[Start of Attachment]
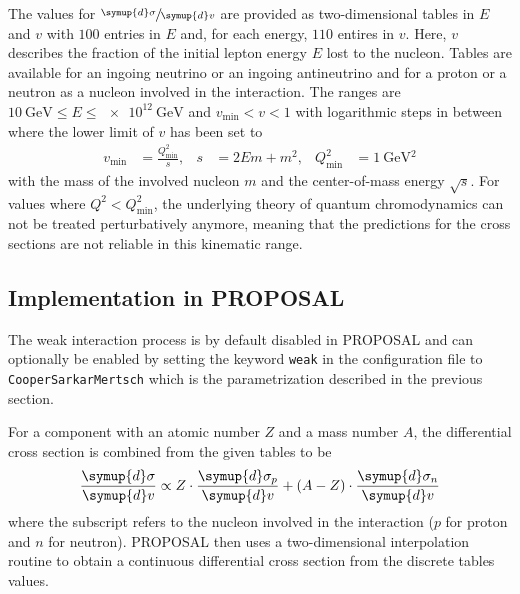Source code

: The values for $\sfrac{\symup{d}\sigma}{\symup{d}v}$ are provided as two-dimensional tables in $E$ and $v$ with $\num{100}$ entries in $E$ and, for each energy, $\num{110}$ entires in $v$.  
Here, $v$ describes the fraction of the initial lepton energy $E$ lost to the nucleon.
Tables are available for an ingoing neutrino or an ingoing antineutrino and for a proton or a neutron as a nucleon involved in the interaction.
The ranges are $\SI{10}{\giga\electronvolt} \leq E \leq \SI{e12}{\giga\electronvolt}$ and $v_\text{min} < v < 1$ with logarithmic steps in between where the lower limit of $v$ has been set to
%
\begin{align}
    v_\text{min} &= \frac{Q^2_{\text{min}}}{s}, & s &= 2 E m + m^2, & Q^2_{\text{min}} &= \SI{1}{\giga\electronvolt^2}
\end{align}
%
with the mass of the involved nucleon $m$ and the center-of-mass energy $\sqrt{s}$.
For values where $Q^2 < Q_\text{min}^2$, the underlying theory of quantum chromodynamics can not be treated perturbatively anymore, meaning that the predictions for the cross sections are not reliable in this kinematic range. 

\subsection{Implementation in PROPOSAL}

\begin{sloppypar}
The weak interaction process is by default disabled in PROPOSAL and can optionally be enabled by setting the keyword \texttt{weak} in the configuration file to \texttt{CooperSarkarMertsch} which is the parametrization described in the previous section.
\end{sloppypar}
For a component with an atomic number $Z$ and a mass number $A$, the differential cross section is combined from the given tables to be
%
\begin{equation}
	\frac{\symup{d}\sigma}{\symup{d}v} \propto Z \cdot \frac{\symup{d}\sigma_p}{\symup{d}v} + (A - Z) \cdot \frac{\symup{d}\sigma_n}{\symup{d}v}
\end{equation}
%
where the subscript refers to the nucleon involved in the interaction ($p$ for proton and $n$ for neutron).
PROPOSAL then uses a two-dimensional interpolation routine to obtain a continuous differential cross section from the discrete tables values.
[End of Attachment]
WHAT IS EXPECTED:
Report every line of the data above that contains the string "neutron" by copying it in full.

EXERCISE ANSWER:
Tables are available for an ingoing neutrino or an ingoing antineutrino and for a proton or a neutron as a nucleon involved in the interaction.
where the subscript refers to the nucleon involved in the interaction ($p$ for proton and $n$ for neutron).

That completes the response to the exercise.